Pisząc o polityce handlowej USA w czasach prezydentury Trumpa trzeba pamiętać, jak dużą rolę odgrywa w niej Tax Cuts and Jobs Act, czyli reforma systemu podatkowego, którą Trumpowi i Republikanom udało się przeprowadzić przez Kongres w zeszłym roku. Nie dlatego, żeby obniżki podatków dla korporacji, firm i najbogatszych podatników spowodować miały gospodarczy boom i zalanie świata amerykańskimi produktami. Słynna teoria „skapywania bogactwa” nadal pozostaje nieugruntowana empirycznie, zaś najbogatsi wciąż wolą wydawać zaoszczędzone na mniejszych podatkach pieniądze na nieruchomości i dobra luksusowe niż inwestować je w realną produkcję. Rzecz jednak w tym, że USA nie są państwem znanym z podręcznikowych modeli gospodarczych.
Obniżki podatków miały dodatkowy cel istotny z naszego punktu widzenia. Przed ich wprowadzeniem Trump straszył, że jeśli amerykańskie biznesy ukrywające pieniądze w rajach podatkowych nie wrócą do USA i nie zaczną płacić podatków oraz zatrudniać ludzi na miejscu, zostaną ukarane specjalnym podatkiem karnym. W całej operacji chodziło głównie o to, by ściągnąć do USA kapitał, który w poprzednich dekadach „uciekł” do gospodarek wschodzących, lub, co na jedno wychodzi, od początku tam został wygenerowany. Dzięki analizie Stevena Rosenthala z Tax Policy Center wiemy, że chodzi o dodatkowe 700 mld dolarów, które mogą zasilić amerykańską gospodarkę i system podatkowy (oczywiście kosztem PKB reszty świata). Dopóki zaś główną walutą rezerwową świata pozostaje amerykański dolar (którego pozycji może ewentualnie zagrozić juan, a nie – jak chcieliby techno entuzjaści – bitcoin), tak długo najzamożniejsi inwestorzy będą czuli, że ulokowane w nim środki są bezpieczniejsze od alternatyw.
czytaj także
Paradoksalnie więc – o czym słusznie pisze Dani Rodrik – największą ofiarą antywolnorynkowego zwrotu w polityce handlowej Trumpa nie będzie, przynajmniej na razie, amerykańska czy światowa gospodarka. Upada – i to z hukiem – coś innego, a mianowicie nie tylko przekonanie o jednomyślności Zachodu, ale też wiara w to, że w porządku globalnym obowiązują (choćby symbolicznie) zasady prawa międzynarodowego ustanowione przez USA i resztę aliantów po II wojnie światowej.

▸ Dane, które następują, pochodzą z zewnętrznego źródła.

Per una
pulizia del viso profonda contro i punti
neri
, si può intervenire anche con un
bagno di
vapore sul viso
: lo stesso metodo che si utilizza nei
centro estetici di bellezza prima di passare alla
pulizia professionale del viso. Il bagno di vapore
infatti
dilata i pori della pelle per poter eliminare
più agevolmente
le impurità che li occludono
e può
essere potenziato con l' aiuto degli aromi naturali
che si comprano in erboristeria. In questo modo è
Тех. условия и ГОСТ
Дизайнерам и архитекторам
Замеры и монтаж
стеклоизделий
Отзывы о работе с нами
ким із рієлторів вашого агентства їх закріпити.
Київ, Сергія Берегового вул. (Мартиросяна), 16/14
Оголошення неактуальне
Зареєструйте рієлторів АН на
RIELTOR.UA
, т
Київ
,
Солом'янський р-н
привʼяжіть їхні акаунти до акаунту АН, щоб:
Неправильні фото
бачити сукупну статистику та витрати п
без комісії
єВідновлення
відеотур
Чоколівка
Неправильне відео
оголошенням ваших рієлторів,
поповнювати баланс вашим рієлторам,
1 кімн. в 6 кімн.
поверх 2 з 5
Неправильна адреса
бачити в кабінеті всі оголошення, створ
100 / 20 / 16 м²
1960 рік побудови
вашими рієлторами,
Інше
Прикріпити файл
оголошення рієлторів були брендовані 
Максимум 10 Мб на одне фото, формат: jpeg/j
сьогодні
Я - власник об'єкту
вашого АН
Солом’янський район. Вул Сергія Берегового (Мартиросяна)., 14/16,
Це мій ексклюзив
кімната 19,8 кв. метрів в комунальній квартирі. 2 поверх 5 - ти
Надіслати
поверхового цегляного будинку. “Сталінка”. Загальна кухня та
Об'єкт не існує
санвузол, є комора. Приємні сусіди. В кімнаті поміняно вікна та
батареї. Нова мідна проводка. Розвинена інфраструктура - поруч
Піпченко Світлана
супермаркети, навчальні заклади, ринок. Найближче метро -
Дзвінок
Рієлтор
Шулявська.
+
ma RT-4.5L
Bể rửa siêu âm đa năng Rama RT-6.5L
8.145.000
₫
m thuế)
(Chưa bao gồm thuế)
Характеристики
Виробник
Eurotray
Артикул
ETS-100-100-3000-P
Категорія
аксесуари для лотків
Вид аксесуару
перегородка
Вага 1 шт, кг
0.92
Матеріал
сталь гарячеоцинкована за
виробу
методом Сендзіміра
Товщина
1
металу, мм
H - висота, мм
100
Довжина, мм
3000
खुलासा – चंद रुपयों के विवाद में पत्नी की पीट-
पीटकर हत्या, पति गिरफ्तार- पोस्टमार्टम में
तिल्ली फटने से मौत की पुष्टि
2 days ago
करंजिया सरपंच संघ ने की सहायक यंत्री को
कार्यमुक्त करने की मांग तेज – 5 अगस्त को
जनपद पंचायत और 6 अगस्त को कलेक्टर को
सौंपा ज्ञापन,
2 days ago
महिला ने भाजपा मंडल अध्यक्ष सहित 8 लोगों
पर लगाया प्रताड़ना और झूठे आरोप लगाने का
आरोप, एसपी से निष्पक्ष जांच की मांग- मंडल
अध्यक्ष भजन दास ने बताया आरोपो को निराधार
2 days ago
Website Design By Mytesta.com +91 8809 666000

Iran z atomem, Irańczycy bez pieniędzy?
James Traub, autor związany m.in. z „New York Times” i członek wpływowej Rady Spraw Zagranicznych opublikował kilka dni temu na łamach „Foreign Policy” tekst o wymownym tytule: „Sojusz Północnoatlantycki: RIP”. O ile w zeszłym roku tego typu nagłówki zazwyczaj wieńczył znak zapytania, w tym sezonie wśród znaków interpunkcyjnych najbardziej modne są kropki i wykrzykniki. Traub swą mocną tezę stawia w kontekście wycofania się administracji Trumpa z porozumienia (Joint Comprehensive Plan of Action) w sprawie programu nuklearnego z Iranem oraz reakcji, jakie ta decyzja wywołała w Europie i Chinach.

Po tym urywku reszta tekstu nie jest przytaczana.